Written instruction 1: Duplicate the passage on the carbon strategy project, everything from "Accounting and carbon strategy for" down to "by TBS researchers.".

Source text:
Accounting and carbon strategy for SMEs
The objective of the project is to provide an overview of carbon accounting practices in France and to understand its implementation. Through qualitative data collection, more precise research questions on emerging low-carbon business models, the impact of the supply chain on the development of accounting practices and low carbon strategy will be addressed.
Funded by the French Environment and Energy Management Agency (ADEME), this projects unites 6 partners: Grenoble School of Management, Hotel School of Lausanne, the ECIC company, the ECO 2 Initiative company, the Association Bilan Carbone Association, and TBS Education. TBS coordinates the project, with a PhD student who is supervised by TBS researchers.
Contact : email@example.com
Challenges, results and impact of the Accounting and Carbon Strategy Project
Interview with Simon ALCOUFFE
Simon ALCOUFFE, Researcher at the Accounting, Control and Performance Management Lab at TBS
– What are the challenges of this research project?

Extracted data entries:
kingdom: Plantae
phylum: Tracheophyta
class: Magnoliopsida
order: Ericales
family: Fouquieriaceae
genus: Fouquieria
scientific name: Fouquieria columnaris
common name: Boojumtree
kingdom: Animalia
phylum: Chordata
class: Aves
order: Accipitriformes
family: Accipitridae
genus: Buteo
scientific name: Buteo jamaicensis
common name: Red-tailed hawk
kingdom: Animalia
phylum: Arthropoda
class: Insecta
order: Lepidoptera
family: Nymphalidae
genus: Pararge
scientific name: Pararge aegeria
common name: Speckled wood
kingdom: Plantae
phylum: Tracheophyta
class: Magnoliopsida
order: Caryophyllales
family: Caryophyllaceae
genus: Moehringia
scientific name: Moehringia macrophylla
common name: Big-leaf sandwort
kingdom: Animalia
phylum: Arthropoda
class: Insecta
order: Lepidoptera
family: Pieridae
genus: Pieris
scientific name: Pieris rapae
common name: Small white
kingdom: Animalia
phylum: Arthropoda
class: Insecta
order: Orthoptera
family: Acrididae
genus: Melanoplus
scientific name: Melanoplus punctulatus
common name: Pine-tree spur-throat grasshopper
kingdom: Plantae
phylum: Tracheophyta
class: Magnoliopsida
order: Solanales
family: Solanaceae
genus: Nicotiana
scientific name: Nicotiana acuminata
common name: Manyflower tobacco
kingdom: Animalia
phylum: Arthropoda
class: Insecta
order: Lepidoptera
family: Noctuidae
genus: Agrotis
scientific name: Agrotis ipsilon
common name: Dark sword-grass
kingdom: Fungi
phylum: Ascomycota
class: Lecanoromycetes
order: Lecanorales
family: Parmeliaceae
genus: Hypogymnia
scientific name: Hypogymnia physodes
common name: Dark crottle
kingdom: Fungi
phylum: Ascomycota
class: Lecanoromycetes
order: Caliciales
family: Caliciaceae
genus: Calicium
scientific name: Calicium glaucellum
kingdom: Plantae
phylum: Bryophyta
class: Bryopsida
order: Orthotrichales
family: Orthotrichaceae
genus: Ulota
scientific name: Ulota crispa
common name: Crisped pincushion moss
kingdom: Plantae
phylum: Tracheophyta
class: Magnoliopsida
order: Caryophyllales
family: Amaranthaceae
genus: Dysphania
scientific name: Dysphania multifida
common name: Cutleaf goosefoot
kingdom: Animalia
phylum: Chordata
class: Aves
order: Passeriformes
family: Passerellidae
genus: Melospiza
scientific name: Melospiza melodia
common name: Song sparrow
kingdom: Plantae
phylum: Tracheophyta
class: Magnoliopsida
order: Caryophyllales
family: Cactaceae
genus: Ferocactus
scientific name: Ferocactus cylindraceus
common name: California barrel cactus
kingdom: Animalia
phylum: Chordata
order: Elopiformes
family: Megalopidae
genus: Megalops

Written instruction 2: Set down the lines of the records, everything from the line containing "scientific name: Fouquieria columnaris" down to the line containing "scientific name: Pararge aegeria".

Output 1:
Accounting and carbon strategy for SMEs
The objective of the project is to provide an overview of carbon accounting practices in France and to understand its implementation. Through qualitative data collection, more precise research questions on emerging low-carbon business models, the impact of the supply chain on the development of accounting practices and low carbon strategy will be addressed.
Funded by the French Environment and Energy Management Agency (ADEME), this projects unites 6 partners: Grenoble School of Management, Hotel School of Lausanne, the ECIC company, the ECO 2 Initiative company, the Association Bilan Carbone Association, and TBS Education. TBS coordinates the project, with a PhD student who is supervised by TBS researchers.

Output 2:
scientific name: Fouquieria columnaris
common name: Boojumtree
kingdom: Animalia
phylum: Chordata
class: Aves
order: Accipitriformes
family: Accipitridae
genus: Buteo
scientific name: Buteo jamaicensis
common name: Red-tailed hawk
kingdom: Animalia
phylum: Arthropoda
class: Insecta
order: Lepidoptera
family: Nymphalidae
genus: Pararge
scientific name: Pararge aegeria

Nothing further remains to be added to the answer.